# Autonomous Pipeline — kill-switch design

Source: `~/.claude/skills/perea-research-engine/SKILL.md`, "Safety gates" section.

## The rule

> **Per-paper kill switch:** if `ticks_in_phase` exceeds 20 in `verifying`, set state to `blocked` and surface a one-line note in `log.md`. Prevents stuck papers from burning ticks.

## How it works

Each phase tracks a per-paper counter `ticks_in_phase`. It increments when:
- A tick is invoked for that paper
- In the current phase
- Without advancing to the next phase

It resets when:
- The paper successfully advances to the next phase
- The paper is moved to `blocked` by the kill-switch

When `ticks_in_phase` reaches the threshold (20 for `verifying`), the engine writes `state.phase = "blocked"` and writes a one-line note to `log.md`:

```
2026-MM-DD HH:MM | tick #N | kill-switch | <slug> blocked after 20 ticks in verifying
```

Subsequent ticks skip the blocked paper when scanning for the active paper. The backlog scan picks a different paper to promote to active.

## Why this matters

Without a kill-switch, a paper that fails to verify (e.g., because its source mix can't satisfy the tier quota for its profile) would block the entire engine. Every tick would attempt to advance the same paper, hit the same failure, and burn the tick budget without progress.

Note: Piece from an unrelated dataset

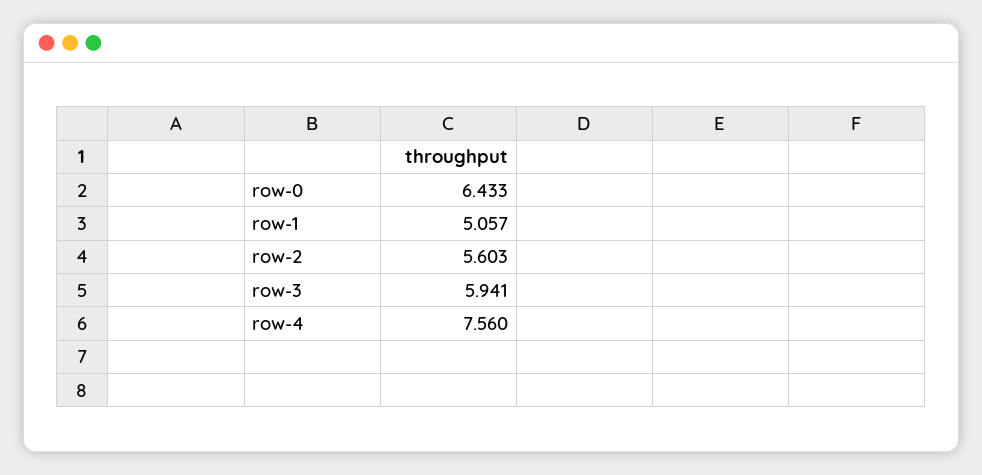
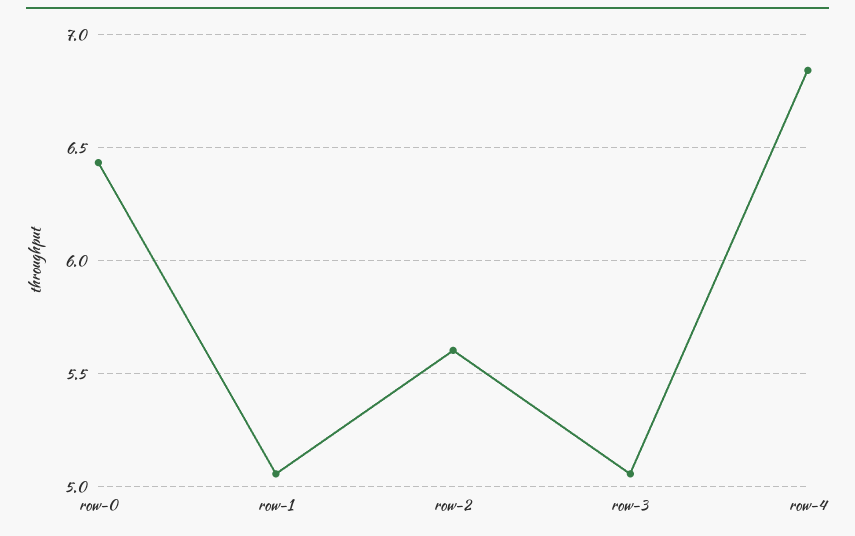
row-3: 5.941 -> 5.05
row-4: 7.56 -> 6.85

With the kill-switch, the engine drops the stuck paper after a bounded number of tries and picks something else from the backlog. Operator review is then required to resolve the block — usually a content fix (the paper needs more primary sources) or an engine update (the profile quota was too aggressive).

## Threshold tuning

The threshold of 20 was chosen empirically. Lower thresholds (5–10) caused false blocks during long verify-fail-fix cycles where the author was iterating. Higher thresholds (50+) let the engine burn too much budget before noticing.

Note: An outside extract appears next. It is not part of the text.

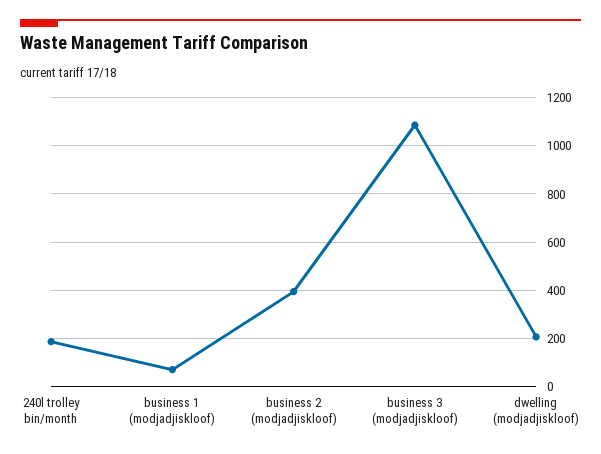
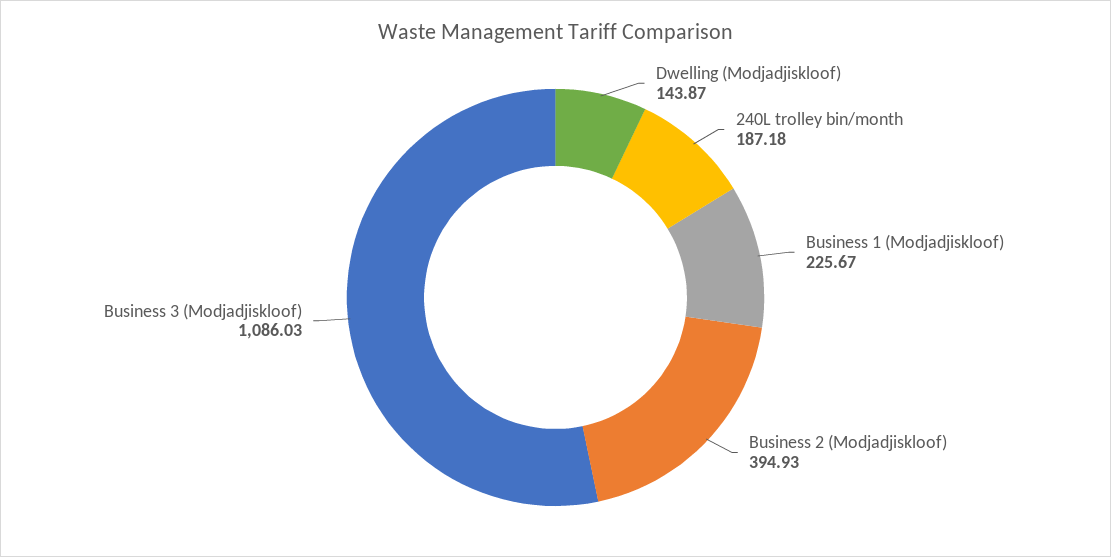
business 1 (modjadjiskloof): 75 -> 225.67
dwelling (modjadjiskloof): 200 -> 143.87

The threshold is per-phase. `verifying` uses 20 because it's the phase where iteration is normal. Other phases use lower thresholds because they should rarely loop (e.g., `staging` is essentially a commit — looping there indicates a real issue).

## Recovery

When a paper is `blocked`, operator review proceeds via:

1. Read the last few entries in `log.md` for the blocked slug.
2. Inspect the paper's `state.json` for the diagnostic.
3. Either fix the content (re-run the failing phase manually) or update the engine's quota / verifier prompt.
4. Move the paper back to `verifying` by editing `state.json`.

The next tick picks it up and resumes from where it left off. There is no "unblock" command in the SKILL — operator inspection is required because the block is signal of a real problem.

## What the kill-switch is NOT

- It is not a retry mechanism. It is a giving-up mechanism.
- It is not a circuit breaker that resets after time. The block persists until operator intervention.
- It is not specific to verifying. It applies to any phase, but `verifying` is where it fires most often.